The Kalevala almost reminds me more of a collection of individual folktales than of the Odyssey or the Edda. (Which isn't a complaint: I like both forms.) Perhaps this has something to do with the fact that it was collected/compiled/written so much more recently.

One of the things I noticed most keenly while reading was how extremely clumsily Christianity had been pastede on yey. I mean, the original basic stuff of the Kalevala is obviously an actual pantheic mythology. It literally starts with the creation of the world, including plants, animals, and people, and explicit reference is made to many different gods who are actually referred to as gods. But then every now and then, usually after the resolution (by god or magic) of some problem, somebody has just tacked on a couple of sentences that are like "but of course, while this was awesome, it wasn't NEARLY as awesome as the magic that the supreme creator God could've done. If he was there," or, "After all these several pages of spells calling on tons of different nature dieties by name, still nothing worked, and Väinämöinen was like 'Oh shit, no magic is even possible without God, even though earlier in this epic tale it was! God, I've gotta give you props, now would you please help a man out', so God fixed him up." Also there's a thinly-veiled Jesus allegory tacked on as the last chapter of the whole thing, with a weirdish explanation about how a holy infant is even more powerful than Väinämöinen and has thus rendered him obsolete, which is why he fucks off in a magical copper boat.
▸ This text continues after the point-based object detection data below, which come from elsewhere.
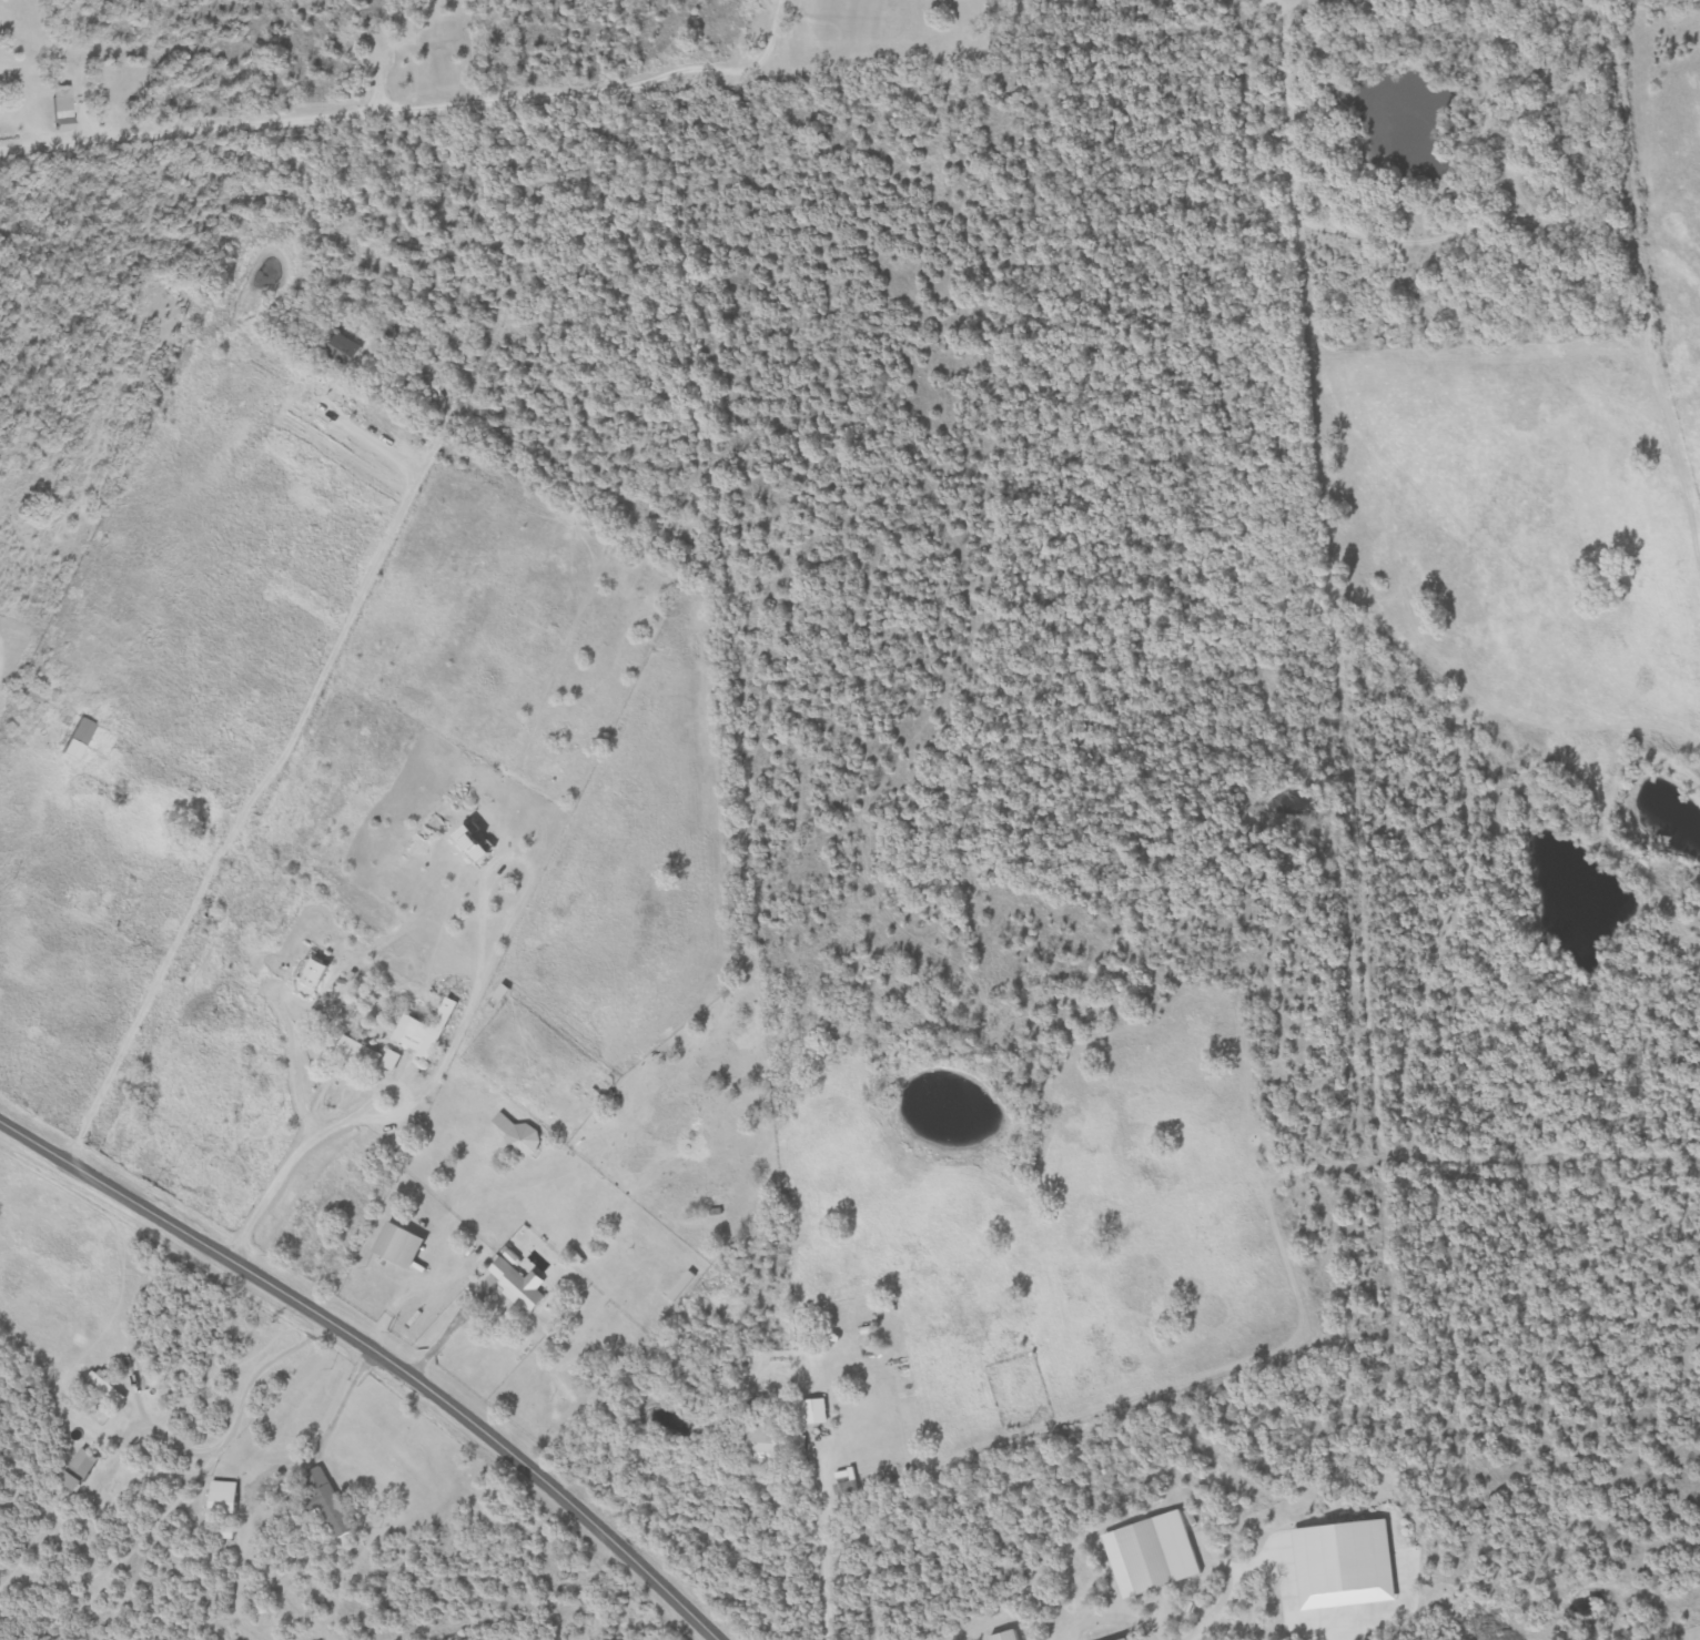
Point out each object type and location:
road: (413, 110)
building: (62, 113)
road: (435, 353)
road: (345, 630)
building: (78, 739)
building: (317, 976)
road: (150, 988)
building: (423, 1031)
building: (370, 1055)
building: (516, 1134)
road: (288, 1160)
building: (402, 1244)
road: (475, 1275)
building: (517, 1284)
road: (380, 1352)
building: (108, 1387)
building: (763, 1443)
building: (82, 1469)
building: (224, 1497)
building: (325, 1499)
road: (822, 1542)
building: (1140, 1558)
road: (1116, 1616)
building: (1007, 1635)
building: (1132, 1639)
Another thing that made it a little surreal was having first read Finnish celebrity historian Matti Klinge's seminal Ancient Powers of the Baltic Sea a year or so ago. I kept trying to think back to it and wondering about the historical context without really remembering the details. (That book kept me on the edge of my seat. Maybe I should just get my own copy.)

And unrelatedly to any of my other reactions, there's a myth about Väinämöinen's descent to the Underworld, where he goes to demand the secret creation runes of the oak tree from Tuoni, the god of death, because he has a whim to go sailing but is too lazy to build a boat the old-fashioned way, and wants to sing it into being but lacks only three magic words. The mistress of the Underworld captures and nearly kills him, but he escapes by turning himself into a snake, and instead goes to the millenia-old gravesite of the world's greatest giant-wizard of yore, and annoys him into waking up and disgorging the words in question. (Shades of Odin and his giant head in the basement, right?) It's definitely the most absolutely charming descent myth I've ever read. My second favorite episode is the one where he kills the leviathan and makes an enchanted lute from its jawbone, a musical instrument so powerful as to render him practically omnipotent. But then he drops it into the ocean, the end. XD


1. EXCEPTIONS: a) Ilmatar the sky goddess who appears only to give birth to Väinämöinen; b) Aino the maiden who gets sold into slavery by her asshole brother Joukahainen to save his own hide, then raped, then drowns herself; c) Lemminkäinen's mother, who doesn't merit a name; d) Ilmarinen the heavenly smith, who eventually wins the heart and hand of the maiden he courted, but then gets his heart broken when she's murdered shortly thereafter, and who then tries to build a robot wife (it doesn't work); e) Ilmarinen's sister Annikki, who in this edition appears just once, in the introduction to the story of his courtship, but who gets some really great lines.